YOUR INSTRUCTIONS: The records below are to be returned word for word, with pictures left out.

Camera geometry data:
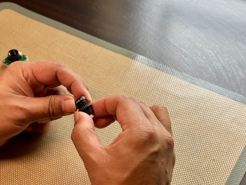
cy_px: 115
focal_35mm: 64
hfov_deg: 30.2
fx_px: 455
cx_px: 106
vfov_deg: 22.9
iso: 64
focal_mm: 6.76
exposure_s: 1/236
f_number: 1.78
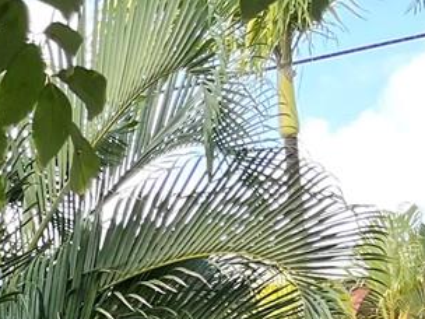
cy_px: 771
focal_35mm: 137
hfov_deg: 13.4
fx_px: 1682
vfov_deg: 9.6
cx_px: -261
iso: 40
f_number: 1.6
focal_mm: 5.1
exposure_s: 1/282
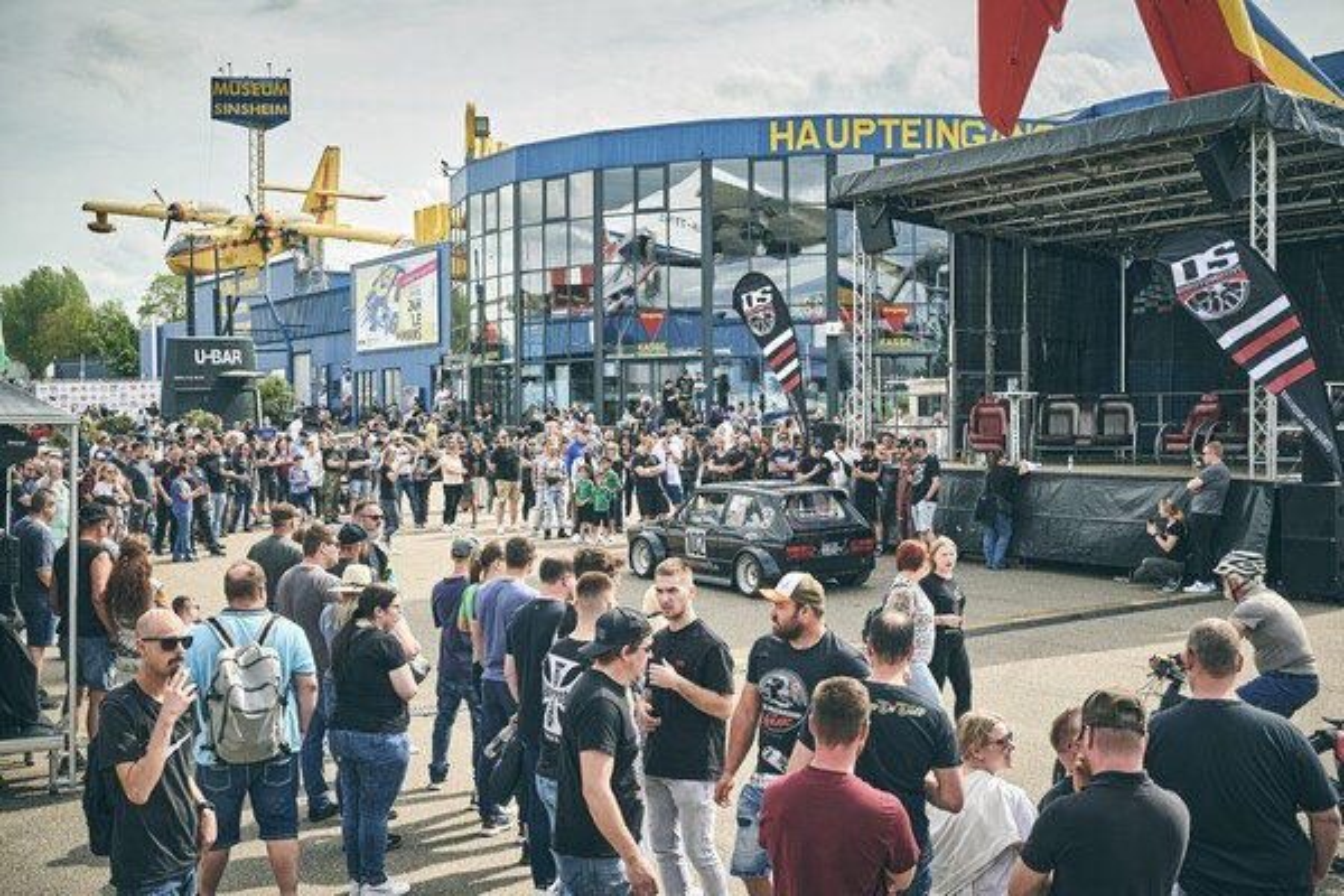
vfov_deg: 32.6
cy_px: 448
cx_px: 672
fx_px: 1531
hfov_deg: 47.4
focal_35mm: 41
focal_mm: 41
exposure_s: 1/250
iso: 100
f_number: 6.3
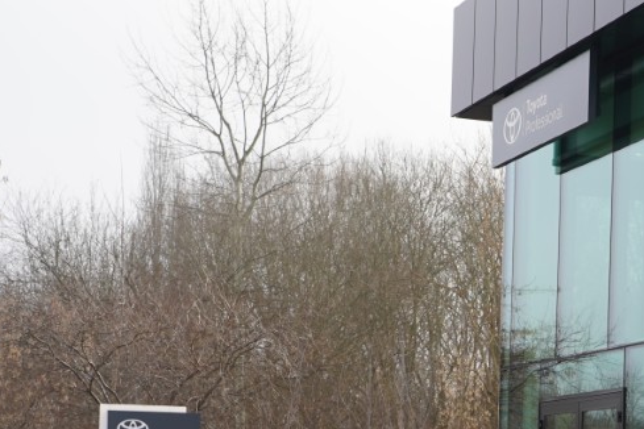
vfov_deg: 12.3
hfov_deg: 18.2
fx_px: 1968
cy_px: 467
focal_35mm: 110
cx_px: 620
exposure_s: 1/80
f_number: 5
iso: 100
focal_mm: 42
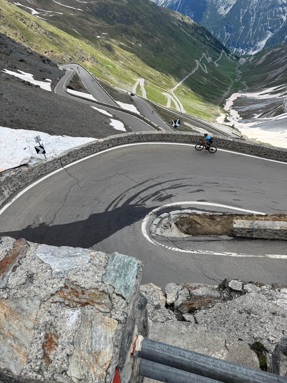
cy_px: 192
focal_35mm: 24
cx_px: 144
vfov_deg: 71.6
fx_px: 265
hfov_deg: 56.8
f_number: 1.78
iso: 80
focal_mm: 6.76
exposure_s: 1/3802
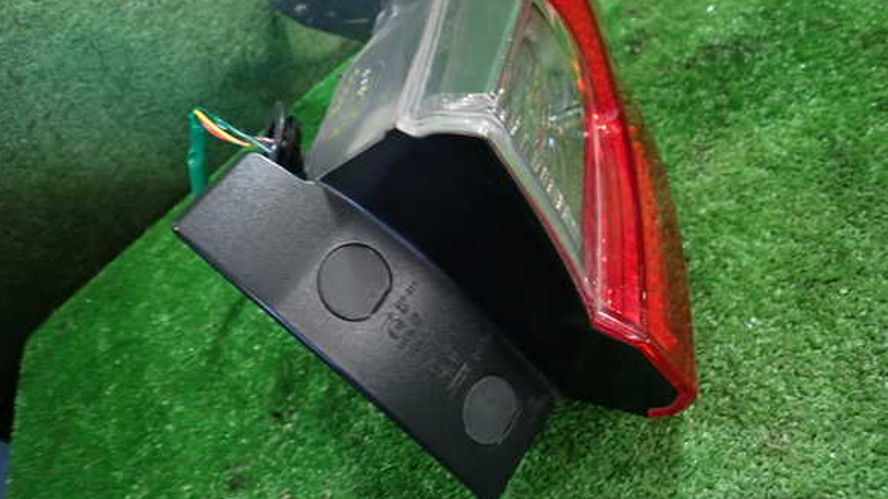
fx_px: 659
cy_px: 227
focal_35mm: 28
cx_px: 446
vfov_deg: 41.4
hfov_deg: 67.9
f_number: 2
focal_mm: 4.5
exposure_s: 1/30
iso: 250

YOUR SOLUTION:
cy_px: 115
focal_35mm: 64
hfov_deg: 30.2
fx_px: 455
cx_px: 106
vfov_deg: 22.9
iso: 64
focal_mm: 6.76
exposure_s: 1/236
f_number: 1.78
cy_px: 771
focal_35mm: 137
hfov_deg: 13.4
fx_px: 1682
vfov_deg: 9.6
cx_px: -261
iso: 40
f_number: 1.6
focal_mm: 5.1
exposure_s: 1/282
vfov_deg: 32.6
cy_px: 448
cx_px: 672
fx_px: 1531
hfov_deg: 47.4
focal_35mm: 41
focal_mm: 41
exposure_s: 1/250
iso: 100
f_number: 6.3
vfov_deg: 12.3
hfov_deg: 18.2
fx_px: 1968
cy_px: 467
focal_35mm: 110
cx_px: 620
exposure_s: 1/80
f_number: 5
iso: 100
focal_mm: 42
cy_px: 192
focal_35mm: 24
cx_px: 144
vfov_deg: 71.6
fx_px: 265
hfov_deg: 56.8
f_number: 1.78
iso: 80
focal_mm: 6.76
exposure_s: 1/3802
fx_px: 659
cy_px: 227
focal_35mm: 28
cx_px: 446
vfov_deg: 41.4
hfov_deg: 67.9
f_number: 2
focal_mm: 4.5
exposure_s: 1/30
iso: 250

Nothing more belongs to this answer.